* _WHAT YOU ARE ASKED TO DO_: Return every line of the listing below, unchanged, from its first line to the line holding "1. Клиент должен", that line included.

[THE DATA Boundary: Start]

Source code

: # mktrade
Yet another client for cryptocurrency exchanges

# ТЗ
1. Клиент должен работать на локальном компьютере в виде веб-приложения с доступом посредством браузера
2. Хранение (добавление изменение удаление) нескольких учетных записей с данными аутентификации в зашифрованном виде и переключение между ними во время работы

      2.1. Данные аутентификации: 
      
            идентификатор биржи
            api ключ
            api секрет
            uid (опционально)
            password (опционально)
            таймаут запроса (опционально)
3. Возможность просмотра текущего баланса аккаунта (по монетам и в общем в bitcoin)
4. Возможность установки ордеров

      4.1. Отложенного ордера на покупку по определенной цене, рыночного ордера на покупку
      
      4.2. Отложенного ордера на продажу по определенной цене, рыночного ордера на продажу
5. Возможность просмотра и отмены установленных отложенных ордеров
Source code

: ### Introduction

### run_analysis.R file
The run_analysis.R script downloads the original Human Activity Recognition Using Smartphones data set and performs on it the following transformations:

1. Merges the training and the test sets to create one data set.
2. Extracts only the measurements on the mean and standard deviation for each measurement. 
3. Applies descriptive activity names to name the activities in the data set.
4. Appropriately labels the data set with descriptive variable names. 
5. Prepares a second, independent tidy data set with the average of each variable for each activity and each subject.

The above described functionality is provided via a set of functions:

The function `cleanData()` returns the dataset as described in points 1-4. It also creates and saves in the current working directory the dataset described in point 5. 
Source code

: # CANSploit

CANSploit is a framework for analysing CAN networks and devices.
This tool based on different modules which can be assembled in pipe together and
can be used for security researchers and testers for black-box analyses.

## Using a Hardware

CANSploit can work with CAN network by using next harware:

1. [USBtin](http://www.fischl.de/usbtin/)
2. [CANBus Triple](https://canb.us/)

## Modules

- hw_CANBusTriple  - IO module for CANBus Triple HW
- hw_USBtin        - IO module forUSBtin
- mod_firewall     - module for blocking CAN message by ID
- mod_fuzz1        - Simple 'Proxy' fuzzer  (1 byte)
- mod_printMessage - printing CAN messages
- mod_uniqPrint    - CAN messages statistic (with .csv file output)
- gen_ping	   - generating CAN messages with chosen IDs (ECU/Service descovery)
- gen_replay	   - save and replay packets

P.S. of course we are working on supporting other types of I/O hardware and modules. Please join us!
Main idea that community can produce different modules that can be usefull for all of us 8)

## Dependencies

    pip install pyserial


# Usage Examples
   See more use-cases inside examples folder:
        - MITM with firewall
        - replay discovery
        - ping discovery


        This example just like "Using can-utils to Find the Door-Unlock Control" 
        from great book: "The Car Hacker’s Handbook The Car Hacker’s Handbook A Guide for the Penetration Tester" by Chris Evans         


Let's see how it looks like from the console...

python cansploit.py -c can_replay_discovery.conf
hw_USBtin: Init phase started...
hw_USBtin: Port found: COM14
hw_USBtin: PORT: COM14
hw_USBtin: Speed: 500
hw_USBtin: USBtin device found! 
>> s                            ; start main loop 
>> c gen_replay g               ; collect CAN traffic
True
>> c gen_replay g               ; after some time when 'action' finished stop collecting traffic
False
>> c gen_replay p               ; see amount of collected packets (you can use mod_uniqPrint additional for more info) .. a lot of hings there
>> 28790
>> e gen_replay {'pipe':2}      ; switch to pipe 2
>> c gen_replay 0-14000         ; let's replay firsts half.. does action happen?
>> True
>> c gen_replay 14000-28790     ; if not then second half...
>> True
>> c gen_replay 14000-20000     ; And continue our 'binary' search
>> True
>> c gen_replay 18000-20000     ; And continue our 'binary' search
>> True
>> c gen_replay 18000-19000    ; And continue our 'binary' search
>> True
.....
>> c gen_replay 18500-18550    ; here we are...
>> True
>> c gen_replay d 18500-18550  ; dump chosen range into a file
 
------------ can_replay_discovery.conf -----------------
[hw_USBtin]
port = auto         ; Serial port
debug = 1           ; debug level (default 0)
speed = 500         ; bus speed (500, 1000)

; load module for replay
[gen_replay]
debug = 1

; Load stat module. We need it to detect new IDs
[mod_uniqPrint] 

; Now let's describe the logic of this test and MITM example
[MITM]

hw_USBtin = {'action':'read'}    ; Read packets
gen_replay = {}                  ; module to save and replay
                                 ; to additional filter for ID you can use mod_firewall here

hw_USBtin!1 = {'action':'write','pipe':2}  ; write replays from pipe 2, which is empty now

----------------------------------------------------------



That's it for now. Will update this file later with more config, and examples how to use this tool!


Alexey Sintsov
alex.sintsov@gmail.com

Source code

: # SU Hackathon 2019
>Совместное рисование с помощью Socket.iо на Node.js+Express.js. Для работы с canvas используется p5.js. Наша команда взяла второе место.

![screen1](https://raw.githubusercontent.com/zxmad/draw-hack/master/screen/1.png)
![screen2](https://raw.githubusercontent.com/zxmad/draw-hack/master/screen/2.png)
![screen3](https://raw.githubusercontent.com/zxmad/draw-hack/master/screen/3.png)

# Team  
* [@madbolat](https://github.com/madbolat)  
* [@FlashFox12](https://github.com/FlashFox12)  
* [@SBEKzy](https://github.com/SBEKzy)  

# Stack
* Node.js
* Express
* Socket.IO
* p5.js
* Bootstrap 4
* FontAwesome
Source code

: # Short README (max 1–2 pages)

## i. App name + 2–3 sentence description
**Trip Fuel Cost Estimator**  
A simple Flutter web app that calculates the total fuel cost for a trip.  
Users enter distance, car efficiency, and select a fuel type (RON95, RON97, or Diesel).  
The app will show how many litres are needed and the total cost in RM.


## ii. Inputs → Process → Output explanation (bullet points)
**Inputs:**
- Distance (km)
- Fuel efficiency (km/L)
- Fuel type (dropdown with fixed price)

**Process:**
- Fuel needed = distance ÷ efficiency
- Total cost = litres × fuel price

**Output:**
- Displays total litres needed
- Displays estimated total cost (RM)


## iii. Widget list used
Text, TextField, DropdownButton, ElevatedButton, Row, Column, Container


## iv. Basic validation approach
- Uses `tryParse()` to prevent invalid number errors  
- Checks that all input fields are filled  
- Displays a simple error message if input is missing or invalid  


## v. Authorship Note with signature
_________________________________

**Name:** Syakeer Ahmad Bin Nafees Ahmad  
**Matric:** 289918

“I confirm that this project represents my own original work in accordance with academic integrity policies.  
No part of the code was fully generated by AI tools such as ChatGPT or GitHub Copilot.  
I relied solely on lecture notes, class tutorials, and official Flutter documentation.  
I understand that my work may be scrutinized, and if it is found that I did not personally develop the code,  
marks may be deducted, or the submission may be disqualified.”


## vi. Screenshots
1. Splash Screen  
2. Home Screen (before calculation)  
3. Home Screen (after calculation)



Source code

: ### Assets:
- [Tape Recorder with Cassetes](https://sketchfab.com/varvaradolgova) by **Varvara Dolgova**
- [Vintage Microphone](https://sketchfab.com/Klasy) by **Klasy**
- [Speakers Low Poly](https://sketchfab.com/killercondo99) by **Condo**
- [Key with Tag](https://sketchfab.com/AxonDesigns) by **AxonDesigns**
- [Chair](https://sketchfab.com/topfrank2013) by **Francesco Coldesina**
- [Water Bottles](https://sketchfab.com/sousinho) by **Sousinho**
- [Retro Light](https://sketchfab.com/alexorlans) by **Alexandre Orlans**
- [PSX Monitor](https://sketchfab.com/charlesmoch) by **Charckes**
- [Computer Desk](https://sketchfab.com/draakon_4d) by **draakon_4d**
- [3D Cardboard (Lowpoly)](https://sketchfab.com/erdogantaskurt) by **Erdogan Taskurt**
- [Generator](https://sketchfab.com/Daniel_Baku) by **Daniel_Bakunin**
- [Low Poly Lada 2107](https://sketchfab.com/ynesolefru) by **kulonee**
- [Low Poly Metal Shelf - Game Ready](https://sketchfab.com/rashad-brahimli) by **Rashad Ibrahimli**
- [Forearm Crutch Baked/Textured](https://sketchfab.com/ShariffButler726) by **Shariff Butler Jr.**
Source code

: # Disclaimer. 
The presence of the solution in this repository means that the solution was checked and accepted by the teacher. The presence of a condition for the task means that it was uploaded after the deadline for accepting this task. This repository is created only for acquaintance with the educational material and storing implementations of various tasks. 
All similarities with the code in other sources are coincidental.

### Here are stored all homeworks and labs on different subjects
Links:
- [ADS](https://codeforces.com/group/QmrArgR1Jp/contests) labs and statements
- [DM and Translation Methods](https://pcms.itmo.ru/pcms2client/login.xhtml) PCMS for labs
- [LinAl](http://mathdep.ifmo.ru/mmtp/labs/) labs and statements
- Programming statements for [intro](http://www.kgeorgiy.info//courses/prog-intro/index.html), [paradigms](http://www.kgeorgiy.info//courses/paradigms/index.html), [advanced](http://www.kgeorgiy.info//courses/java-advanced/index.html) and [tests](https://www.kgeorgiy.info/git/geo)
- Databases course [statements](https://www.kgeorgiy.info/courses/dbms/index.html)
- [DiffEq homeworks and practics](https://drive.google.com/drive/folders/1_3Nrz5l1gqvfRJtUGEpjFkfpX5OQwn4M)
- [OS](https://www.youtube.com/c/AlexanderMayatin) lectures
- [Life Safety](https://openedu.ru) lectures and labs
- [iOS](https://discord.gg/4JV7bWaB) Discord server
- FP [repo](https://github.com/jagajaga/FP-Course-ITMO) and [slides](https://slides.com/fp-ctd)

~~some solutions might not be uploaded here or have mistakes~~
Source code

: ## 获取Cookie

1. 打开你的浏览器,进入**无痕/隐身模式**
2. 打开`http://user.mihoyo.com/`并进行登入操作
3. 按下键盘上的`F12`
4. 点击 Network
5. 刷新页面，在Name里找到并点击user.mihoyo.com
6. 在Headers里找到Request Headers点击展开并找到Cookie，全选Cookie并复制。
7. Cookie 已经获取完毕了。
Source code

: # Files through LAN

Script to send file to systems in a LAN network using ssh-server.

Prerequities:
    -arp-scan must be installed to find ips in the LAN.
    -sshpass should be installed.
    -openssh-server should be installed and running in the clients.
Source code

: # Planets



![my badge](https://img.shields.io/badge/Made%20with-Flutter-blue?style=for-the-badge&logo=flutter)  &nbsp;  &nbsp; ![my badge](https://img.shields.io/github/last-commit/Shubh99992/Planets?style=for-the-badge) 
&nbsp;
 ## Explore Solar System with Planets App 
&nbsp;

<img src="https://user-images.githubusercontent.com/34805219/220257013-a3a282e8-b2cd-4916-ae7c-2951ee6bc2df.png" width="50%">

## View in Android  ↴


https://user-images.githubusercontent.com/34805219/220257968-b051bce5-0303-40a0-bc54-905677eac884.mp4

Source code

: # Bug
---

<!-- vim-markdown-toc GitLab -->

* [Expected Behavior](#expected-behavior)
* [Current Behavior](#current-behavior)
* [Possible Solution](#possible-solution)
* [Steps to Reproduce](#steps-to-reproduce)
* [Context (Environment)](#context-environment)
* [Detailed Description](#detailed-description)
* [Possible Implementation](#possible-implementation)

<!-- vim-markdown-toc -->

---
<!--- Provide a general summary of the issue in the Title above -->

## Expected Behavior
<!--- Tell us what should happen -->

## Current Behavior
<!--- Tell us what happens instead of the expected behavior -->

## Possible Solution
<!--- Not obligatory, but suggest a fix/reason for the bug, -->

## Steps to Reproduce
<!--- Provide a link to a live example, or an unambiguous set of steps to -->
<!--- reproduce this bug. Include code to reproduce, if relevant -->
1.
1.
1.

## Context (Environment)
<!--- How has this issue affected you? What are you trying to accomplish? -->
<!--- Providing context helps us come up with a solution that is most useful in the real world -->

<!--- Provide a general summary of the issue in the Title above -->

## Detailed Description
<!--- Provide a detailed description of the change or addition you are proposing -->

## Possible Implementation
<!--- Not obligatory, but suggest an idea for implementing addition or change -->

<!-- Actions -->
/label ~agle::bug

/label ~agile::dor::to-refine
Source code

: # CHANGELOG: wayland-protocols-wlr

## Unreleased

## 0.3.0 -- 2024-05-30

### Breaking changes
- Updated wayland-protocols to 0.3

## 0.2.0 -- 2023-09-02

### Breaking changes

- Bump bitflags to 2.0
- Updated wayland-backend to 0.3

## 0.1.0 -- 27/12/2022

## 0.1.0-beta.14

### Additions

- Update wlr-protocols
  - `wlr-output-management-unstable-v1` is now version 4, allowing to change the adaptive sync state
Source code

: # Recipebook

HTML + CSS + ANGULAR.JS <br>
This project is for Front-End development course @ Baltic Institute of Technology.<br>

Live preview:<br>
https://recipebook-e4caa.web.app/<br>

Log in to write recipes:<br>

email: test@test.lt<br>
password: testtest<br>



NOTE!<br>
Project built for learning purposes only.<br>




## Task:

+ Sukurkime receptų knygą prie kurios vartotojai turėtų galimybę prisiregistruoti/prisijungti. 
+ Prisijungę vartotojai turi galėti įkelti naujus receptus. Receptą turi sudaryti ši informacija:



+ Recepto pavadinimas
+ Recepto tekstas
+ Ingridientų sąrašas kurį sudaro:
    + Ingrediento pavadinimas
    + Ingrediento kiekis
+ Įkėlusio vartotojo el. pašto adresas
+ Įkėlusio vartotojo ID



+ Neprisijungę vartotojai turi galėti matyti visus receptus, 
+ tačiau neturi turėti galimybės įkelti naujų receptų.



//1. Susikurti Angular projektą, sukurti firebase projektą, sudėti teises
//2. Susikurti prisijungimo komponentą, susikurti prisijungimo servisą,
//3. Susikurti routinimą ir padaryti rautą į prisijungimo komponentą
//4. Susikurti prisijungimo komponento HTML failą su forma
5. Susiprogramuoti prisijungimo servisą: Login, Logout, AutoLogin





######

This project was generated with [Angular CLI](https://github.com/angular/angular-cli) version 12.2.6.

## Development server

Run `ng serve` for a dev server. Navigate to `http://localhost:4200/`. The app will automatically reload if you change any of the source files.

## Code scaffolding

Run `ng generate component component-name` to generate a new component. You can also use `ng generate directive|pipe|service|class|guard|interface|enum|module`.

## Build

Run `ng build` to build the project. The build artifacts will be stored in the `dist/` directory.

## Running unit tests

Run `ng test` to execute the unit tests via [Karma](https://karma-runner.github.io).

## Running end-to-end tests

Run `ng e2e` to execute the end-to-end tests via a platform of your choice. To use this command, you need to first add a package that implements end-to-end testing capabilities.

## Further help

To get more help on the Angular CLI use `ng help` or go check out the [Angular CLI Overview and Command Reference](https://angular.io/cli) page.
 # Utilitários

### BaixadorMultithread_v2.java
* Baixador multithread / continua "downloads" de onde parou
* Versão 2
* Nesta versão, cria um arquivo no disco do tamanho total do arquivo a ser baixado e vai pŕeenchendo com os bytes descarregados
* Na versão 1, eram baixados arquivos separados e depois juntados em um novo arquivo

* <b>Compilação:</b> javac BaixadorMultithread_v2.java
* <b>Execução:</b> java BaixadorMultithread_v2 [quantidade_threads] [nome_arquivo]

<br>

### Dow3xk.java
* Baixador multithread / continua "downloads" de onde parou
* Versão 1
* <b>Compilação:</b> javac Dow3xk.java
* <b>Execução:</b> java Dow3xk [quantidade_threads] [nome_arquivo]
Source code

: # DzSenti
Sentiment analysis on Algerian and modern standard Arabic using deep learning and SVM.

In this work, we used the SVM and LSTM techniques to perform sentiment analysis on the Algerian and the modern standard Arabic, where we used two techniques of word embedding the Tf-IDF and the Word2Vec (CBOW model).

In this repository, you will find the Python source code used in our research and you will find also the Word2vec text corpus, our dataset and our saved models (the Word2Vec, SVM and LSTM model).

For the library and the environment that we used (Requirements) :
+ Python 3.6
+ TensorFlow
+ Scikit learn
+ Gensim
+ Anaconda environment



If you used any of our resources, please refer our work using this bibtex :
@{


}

[THE DATA Boundary: End]

* _ANSWER_:
Source code

: # mktrade
Yet another client for cryptocurrency exchanges

# ТЗ
1. Клиент должен работать на локальном компьютере в виде веб-приложения с доступом посредством браузера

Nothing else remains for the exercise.